● Task prompt: In the listing below, copy out word for word the stretch from the line containing "Rendered at 1667 by 1251 pixels." through the line containing "picture [0, 0, 1667, 1251]", including both of those lines.

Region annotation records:

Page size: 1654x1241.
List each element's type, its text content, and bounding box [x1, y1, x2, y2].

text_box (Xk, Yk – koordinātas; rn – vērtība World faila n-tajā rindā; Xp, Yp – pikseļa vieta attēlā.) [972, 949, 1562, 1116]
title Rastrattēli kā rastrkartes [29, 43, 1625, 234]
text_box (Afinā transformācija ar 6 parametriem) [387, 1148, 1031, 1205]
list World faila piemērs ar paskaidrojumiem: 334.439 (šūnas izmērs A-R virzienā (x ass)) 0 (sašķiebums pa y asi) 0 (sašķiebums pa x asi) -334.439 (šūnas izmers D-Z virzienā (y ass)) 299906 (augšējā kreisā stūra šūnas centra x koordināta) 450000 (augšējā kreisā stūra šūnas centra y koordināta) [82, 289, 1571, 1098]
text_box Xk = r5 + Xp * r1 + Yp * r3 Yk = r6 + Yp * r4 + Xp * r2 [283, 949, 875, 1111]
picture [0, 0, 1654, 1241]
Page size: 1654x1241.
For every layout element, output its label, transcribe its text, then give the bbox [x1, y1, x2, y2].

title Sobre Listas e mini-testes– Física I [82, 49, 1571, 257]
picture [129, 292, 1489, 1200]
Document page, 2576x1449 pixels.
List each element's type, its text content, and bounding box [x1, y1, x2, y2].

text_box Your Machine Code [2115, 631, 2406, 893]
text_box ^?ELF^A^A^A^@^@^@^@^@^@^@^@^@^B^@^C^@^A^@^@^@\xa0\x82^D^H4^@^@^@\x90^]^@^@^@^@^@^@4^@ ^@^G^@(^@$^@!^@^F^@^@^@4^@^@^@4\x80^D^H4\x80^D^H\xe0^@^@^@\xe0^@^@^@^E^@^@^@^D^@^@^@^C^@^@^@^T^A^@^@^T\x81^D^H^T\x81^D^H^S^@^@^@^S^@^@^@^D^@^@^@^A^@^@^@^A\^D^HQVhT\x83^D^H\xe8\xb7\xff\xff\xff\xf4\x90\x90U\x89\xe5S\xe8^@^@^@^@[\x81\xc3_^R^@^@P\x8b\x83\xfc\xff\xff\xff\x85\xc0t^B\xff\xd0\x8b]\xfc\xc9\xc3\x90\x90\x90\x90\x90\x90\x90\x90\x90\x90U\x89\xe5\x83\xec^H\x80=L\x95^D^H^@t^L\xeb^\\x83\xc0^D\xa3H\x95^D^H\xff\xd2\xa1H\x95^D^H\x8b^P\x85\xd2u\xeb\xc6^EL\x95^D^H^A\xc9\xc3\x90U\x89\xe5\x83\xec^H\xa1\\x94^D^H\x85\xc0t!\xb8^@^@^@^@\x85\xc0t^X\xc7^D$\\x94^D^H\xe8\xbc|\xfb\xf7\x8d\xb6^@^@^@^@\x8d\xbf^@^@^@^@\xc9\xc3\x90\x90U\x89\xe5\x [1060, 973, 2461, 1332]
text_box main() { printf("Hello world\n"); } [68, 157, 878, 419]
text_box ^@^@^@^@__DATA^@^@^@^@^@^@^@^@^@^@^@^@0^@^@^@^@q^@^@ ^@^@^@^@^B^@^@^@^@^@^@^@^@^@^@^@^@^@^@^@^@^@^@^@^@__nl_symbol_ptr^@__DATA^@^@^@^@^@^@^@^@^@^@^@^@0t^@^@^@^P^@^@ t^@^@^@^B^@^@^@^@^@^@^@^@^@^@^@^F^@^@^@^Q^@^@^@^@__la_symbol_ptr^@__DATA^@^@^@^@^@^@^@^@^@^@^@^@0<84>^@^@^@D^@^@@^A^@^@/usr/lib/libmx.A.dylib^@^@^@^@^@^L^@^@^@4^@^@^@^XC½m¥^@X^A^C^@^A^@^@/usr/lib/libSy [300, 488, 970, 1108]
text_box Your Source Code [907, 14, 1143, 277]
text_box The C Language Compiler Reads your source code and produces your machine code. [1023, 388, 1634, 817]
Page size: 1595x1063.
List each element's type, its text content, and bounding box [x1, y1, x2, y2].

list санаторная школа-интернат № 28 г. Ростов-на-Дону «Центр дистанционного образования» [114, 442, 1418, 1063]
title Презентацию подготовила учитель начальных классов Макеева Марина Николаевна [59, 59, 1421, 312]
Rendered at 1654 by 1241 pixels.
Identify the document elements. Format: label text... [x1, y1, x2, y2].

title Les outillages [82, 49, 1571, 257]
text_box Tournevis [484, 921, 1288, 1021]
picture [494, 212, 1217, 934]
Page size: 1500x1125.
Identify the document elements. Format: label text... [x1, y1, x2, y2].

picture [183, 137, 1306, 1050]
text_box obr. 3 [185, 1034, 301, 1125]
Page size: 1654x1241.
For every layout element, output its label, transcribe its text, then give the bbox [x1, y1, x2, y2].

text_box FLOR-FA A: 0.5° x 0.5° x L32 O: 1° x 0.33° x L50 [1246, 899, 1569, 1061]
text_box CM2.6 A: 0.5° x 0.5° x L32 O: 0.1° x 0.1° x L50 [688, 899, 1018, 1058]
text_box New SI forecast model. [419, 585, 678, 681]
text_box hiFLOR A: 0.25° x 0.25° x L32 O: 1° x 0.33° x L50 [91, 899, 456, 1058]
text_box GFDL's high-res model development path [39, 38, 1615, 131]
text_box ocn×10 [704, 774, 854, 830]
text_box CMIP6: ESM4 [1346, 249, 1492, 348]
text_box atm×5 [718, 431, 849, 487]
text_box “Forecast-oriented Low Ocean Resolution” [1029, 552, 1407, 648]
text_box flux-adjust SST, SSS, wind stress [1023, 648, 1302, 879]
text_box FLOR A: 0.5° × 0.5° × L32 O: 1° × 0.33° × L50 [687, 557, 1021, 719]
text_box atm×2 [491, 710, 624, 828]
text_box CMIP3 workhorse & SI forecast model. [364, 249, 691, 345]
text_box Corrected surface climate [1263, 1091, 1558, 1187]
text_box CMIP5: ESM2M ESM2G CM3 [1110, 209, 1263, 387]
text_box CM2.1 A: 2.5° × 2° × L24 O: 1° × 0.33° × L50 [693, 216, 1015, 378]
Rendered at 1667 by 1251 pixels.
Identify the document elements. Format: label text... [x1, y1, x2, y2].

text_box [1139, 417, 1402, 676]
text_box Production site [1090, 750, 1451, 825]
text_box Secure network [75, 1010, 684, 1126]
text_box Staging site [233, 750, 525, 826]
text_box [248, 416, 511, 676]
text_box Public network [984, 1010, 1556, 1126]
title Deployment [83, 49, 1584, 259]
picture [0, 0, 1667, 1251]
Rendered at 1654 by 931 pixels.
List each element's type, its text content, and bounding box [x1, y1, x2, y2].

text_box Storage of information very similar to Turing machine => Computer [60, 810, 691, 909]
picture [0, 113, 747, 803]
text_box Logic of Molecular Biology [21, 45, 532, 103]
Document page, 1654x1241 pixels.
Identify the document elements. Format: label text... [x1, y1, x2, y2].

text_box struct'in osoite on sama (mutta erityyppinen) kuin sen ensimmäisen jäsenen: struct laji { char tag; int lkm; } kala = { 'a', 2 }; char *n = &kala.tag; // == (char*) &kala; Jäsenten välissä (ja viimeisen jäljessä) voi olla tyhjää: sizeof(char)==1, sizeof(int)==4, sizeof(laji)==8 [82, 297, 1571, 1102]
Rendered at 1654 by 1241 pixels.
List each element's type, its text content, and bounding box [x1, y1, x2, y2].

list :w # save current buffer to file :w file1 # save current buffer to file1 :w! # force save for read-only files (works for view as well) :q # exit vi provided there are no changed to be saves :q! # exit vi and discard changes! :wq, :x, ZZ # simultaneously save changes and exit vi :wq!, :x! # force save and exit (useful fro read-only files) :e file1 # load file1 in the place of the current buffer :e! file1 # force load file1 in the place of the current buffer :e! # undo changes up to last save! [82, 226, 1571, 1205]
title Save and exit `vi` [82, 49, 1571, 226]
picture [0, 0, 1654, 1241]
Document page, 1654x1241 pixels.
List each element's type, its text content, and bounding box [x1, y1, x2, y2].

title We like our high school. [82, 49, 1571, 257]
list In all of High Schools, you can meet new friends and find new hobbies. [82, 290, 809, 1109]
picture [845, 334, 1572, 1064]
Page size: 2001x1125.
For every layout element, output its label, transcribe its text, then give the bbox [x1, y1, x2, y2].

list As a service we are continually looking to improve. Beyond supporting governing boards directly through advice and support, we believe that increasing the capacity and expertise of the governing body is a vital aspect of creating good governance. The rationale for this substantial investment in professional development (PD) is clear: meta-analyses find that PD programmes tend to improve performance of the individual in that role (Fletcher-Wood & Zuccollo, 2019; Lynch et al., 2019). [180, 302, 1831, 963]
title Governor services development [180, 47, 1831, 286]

● Solved exercise:
Rendered at 1667 by 1251 pixels.
Identify the document elements. Format: label text... [x1, y1, x2, y2].

text_box [1139, 417, 1402, 676]
text_box Production site [1090, 750, 1451, 825]
text_box Secure network [75, 1010, 684, 1126]
text_box Staging site [233, 750, 525, 826]
text_box [248, 416, 511, 676]
text_box Public network [984, 1010, 1556, 1126]
title Deployment [83, 49, 1584, 259]
picture [0, 0, 1667, 1251]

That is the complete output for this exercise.